Voll wurde das Gelände am ersten Nachmittag zwar noch nicht, das war beim U+D-Auftakt aber auch vor Corona nicht der Fall. Als "Stop Inside" um kurz nach 15 Uhr auf die Bühne kam, saßen immerhin rund 300 gut gelaunte Menschen auf Bierbänken und Decken oder standen vor der Bühne.
Zu den ersten Besucherinnen gehörten Caro aus Würzburg und ihre Freundin Hannah aus Fürth – sie hatten es sich schon kurz nach dem Einlass um 14 Uhr unter einem Baum auf einer Decke gemütlich gemacht und das erste kühle Getränk geöffnet. "Wir wollten alles mitnehmen und die Sonne genießen. Deswegen sind wir so früh hier", sagte Caro. Die beiden Frauen wären auch zu den ursprünglich geplanten Sitzplatzkonzerten gekommen, "aber so ist es einfach eine komplett andere Stimmung. Ein Konzert mit Stühlen passt beim U+D einfach nicht."
Auf dem weitläufigen Gelände war es auch ohne fest zugeteilte Plätze kein Problem, Abstand zu halten. "Man kann selbst darauf achten, wie man das für sich regelt. Ich vertraue auch den anderen Leuten", betonte Hannah: "Es tut gut, draußen zu sein, Musik zu hören und ein bisschen Normalität zu haben."
Die gute Laune des Publikums sprang auch auf die Verantwortlichen über: "Es stehen Menschen vor der Bühne und tanzen, und das alles auch noch corona-konform. Wenn wir an allen vier Tagen so schönes Wetter haben, dann wird das verdammt cool", freute sich U+D-Chef Ralf Duggen.

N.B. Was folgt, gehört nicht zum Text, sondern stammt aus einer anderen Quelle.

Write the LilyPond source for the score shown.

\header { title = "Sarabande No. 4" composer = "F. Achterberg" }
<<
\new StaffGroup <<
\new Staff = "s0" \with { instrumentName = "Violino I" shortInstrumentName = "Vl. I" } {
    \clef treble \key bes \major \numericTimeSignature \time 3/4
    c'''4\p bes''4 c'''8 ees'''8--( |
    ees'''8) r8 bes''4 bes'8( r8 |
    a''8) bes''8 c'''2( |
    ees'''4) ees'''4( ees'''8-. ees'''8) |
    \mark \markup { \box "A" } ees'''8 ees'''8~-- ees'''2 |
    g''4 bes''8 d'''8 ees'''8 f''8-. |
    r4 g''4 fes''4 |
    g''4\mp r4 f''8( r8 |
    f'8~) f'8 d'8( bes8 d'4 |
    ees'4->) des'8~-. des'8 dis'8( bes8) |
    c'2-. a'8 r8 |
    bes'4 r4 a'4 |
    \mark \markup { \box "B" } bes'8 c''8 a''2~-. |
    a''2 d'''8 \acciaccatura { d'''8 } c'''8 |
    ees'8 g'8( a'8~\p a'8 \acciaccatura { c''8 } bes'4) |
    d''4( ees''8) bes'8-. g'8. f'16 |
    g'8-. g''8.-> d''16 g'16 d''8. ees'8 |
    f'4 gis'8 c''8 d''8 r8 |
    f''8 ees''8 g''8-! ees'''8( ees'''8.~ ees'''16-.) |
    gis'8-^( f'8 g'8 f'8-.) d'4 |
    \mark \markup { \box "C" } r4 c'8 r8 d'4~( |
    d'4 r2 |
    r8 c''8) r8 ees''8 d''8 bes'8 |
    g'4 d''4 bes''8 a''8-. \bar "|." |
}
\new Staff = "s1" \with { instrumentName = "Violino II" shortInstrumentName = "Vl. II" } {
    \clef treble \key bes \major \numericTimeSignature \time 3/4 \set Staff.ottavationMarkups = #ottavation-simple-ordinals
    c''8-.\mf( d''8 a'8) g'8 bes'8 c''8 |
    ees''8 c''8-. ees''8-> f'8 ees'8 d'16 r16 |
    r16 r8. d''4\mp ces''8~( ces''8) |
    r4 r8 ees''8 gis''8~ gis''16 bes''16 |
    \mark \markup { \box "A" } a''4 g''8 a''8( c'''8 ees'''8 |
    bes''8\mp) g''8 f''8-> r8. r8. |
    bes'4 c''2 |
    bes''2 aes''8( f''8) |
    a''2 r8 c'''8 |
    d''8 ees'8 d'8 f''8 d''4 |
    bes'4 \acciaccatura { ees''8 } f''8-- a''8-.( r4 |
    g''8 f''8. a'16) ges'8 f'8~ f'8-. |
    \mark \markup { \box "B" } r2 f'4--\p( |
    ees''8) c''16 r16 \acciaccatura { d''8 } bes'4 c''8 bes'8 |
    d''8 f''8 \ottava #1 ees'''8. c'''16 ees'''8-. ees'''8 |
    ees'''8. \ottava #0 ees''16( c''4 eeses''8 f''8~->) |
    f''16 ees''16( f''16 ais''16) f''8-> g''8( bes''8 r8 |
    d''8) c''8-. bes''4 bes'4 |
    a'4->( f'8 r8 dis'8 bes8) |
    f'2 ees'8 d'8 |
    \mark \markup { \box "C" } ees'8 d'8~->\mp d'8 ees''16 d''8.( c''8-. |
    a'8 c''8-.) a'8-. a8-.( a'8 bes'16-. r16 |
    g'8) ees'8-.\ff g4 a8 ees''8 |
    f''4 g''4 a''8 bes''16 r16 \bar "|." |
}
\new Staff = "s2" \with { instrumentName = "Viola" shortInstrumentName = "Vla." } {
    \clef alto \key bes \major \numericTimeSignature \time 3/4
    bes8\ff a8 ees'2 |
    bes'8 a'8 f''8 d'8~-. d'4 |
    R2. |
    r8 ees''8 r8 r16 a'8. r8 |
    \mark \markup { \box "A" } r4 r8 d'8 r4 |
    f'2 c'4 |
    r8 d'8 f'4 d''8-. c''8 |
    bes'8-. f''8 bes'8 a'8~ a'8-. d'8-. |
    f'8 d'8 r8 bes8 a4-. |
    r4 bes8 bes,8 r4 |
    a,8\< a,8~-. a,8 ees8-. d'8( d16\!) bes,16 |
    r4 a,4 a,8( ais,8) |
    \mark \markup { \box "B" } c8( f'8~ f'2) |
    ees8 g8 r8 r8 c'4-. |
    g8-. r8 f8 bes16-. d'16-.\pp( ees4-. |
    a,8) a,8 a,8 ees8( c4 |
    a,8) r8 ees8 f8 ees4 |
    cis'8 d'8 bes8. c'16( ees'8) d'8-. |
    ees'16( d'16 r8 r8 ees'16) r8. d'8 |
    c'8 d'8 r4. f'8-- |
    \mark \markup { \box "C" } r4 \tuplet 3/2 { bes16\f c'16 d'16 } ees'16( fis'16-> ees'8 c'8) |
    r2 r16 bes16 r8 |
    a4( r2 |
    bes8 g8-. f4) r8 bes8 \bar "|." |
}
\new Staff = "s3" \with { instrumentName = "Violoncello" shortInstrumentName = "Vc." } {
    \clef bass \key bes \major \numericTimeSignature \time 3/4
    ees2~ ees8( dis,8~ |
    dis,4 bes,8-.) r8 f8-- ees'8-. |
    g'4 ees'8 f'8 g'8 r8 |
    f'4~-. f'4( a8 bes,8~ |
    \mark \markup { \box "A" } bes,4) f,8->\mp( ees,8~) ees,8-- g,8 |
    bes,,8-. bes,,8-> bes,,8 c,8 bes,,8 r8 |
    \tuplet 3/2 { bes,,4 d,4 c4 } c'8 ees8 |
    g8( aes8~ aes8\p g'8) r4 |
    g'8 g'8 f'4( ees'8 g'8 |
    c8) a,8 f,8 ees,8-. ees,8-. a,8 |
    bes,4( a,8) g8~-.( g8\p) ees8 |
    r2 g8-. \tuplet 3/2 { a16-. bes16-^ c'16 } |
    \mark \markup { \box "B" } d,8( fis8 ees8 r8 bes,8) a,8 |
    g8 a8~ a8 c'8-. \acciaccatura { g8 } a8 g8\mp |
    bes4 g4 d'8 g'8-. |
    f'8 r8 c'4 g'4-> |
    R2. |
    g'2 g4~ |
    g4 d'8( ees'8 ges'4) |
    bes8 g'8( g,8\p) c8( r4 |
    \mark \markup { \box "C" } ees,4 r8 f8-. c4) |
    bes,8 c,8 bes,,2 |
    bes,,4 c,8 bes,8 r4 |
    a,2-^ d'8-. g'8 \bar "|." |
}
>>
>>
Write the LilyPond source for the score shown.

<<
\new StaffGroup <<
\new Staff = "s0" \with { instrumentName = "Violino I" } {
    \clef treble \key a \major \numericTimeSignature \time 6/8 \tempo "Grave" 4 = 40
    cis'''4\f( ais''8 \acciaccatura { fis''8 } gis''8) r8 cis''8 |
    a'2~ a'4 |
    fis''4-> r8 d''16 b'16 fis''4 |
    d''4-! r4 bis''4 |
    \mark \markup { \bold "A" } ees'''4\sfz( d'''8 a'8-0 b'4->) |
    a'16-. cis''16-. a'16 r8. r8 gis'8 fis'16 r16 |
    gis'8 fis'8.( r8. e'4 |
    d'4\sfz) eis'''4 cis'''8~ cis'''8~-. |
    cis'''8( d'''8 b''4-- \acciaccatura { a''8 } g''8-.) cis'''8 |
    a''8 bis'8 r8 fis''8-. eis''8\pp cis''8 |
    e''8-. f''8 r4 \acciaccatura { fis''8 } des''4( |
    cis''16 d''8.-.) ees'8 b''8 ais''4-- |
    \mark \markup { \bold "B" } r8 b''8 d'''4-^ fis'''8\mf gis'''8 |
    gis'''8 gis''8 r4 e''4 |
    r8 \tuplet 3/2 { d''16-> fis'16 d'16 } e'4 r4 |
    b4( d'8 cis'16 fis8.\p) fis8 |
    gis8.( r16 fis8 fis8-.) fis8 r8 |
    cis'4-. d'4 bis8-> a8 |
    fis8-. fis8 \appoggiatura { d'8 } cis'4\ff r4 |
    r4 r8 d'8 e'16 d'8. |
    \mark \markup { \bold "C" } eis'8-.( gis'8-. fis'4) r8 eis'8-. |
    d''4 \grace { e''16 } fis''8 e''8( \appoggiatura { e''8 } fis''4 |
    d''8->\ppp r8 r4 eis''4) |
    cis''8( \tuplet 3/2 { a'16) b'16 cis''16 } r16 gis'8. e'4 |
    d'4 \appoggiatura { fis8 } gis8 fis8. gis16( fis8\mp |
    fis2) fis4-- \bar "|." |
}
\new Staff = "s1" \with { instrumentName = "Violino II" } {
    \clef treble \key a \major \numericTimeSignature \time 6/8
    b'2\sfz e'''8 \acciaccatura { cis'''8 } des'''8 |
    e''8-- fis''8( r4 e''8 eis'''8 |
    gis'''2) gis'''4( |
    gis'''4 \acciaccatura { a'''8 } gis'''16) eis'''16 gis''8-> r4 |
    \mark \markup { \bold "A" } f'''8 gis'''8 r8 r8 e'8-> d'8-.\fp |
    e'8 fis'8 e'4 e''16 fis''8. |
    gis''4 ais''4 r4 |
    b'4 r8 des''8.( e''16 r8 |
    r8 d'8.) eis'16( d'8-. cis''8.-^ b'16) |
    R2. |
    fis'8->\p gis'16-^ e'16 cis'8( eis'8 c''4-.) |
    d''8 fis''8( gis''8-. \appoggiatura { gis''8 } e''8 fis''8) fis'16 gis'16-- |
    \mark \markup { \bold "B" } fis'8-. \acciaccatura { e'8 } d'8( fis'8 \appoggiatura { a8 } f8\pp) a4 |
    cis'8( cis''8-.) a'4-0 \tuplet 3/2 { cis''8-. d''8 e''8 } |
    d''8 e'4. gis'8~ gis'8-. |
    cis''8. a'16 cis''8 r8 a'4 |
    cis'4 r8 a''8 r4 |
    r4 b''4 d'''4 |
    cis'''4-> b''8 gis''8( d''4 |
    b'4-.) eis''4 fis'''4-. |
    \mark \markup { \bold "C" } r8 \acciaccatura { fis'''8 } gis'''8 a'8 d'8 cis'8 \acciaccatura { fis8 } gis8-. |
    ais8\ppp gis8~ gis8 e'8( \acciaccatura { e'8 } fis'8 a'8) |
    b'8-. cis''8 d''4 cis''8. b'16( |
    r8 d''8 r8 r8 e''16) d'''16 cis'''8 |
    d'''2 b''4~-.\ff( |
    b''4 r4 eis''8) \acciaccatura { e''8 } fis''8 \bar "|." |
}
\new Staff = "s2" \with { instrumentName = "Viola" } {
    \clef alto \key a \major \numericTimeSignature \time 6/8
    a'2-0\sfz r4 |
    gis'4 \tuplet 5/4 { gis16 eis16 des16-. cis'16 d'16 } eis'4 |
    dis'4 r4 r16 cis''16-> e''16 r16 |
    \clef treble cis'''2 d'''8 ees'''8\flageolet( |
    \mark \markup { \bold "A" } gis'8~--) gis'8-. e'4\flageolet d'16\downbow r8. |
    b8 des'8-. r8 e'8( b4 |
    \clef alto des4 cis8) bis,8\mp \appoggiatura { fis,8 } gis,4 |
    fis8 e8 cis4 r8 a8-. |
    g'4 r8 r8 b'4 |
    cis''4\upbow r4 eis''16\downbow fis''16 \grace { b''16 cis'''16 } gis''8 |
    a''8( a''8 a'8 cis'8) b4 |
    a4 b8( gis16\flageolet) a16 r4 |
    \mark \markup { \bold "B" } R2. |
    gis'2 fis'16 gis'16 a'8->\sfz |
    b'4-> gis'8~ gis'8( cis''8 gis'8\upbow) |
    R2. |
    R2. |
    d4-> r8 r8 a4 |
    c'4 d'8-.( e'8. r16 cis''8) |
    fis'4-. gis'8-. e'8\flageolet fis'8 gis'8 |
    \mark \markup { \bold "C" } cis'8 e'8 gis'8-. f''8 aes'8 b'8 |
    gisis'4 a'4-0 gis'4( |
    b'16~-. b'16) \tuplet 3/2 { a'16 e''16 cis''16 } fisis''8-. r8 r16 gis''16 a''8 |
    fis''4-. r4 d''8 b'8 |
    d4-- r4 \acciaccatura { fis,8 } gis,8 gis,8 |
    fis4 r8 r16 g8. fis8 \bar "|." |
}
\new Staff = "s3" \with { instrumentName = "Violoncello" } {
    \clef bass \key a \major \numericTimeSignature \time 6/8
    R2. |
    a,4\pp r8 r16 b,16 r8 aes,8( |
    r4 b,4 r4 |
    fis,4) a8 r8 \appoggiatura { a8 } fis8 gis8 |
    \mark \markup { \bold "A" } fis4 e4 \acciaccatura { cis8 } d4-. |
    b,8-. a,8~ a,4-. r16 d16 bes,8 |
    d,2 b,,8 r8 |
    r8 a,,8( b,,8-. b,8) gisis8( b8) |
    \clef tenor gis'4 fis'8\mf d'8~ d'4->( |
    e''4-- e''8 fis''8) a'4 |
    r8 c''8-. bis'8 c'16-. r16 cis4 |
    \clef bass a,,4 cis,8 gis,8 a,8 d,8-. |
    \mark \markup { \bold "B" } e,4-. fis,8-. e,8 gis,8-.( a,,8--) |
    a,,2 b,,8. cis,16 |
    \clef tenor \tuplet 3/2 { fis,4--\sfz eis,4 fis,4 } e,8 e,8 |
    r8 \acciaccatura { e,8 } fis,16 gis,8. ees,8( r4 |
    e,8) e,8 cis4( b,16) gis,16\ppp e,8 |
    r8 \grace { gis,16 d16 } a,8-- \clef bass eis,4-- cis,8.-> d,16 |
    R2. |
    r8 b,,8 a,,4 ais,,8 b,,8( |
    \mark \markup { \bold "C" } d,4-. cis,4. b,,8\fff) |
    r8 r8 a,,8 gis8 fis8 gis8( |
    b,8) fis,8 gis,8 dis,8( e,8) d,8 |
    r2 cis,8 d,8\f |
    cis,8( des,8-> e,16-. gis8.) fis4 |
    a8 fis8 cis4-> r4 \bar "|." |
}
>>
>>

An zwei Tagen schon so gut wie ausgebucht: bis zu 2000 Menschen werden dann kommen
Auch Festival-Sprecher Tilman Hampl hatte ein breites Lächeln im Gesicht. Er ist gespannt, wie sich das Festivalgelände an den bereits so gut wie komplett ausgebuchten kommenden beiden Tagen mit bis zu 2000 Menschen präsentieren wird: "Natürlich fühlen wir uns auch ein bisschen wie ein Versuchsfestival mit der neuen Regelung." Am Sonntagabend werden die Veranstalter wissen, ob es ein gelungener Test geworden ist.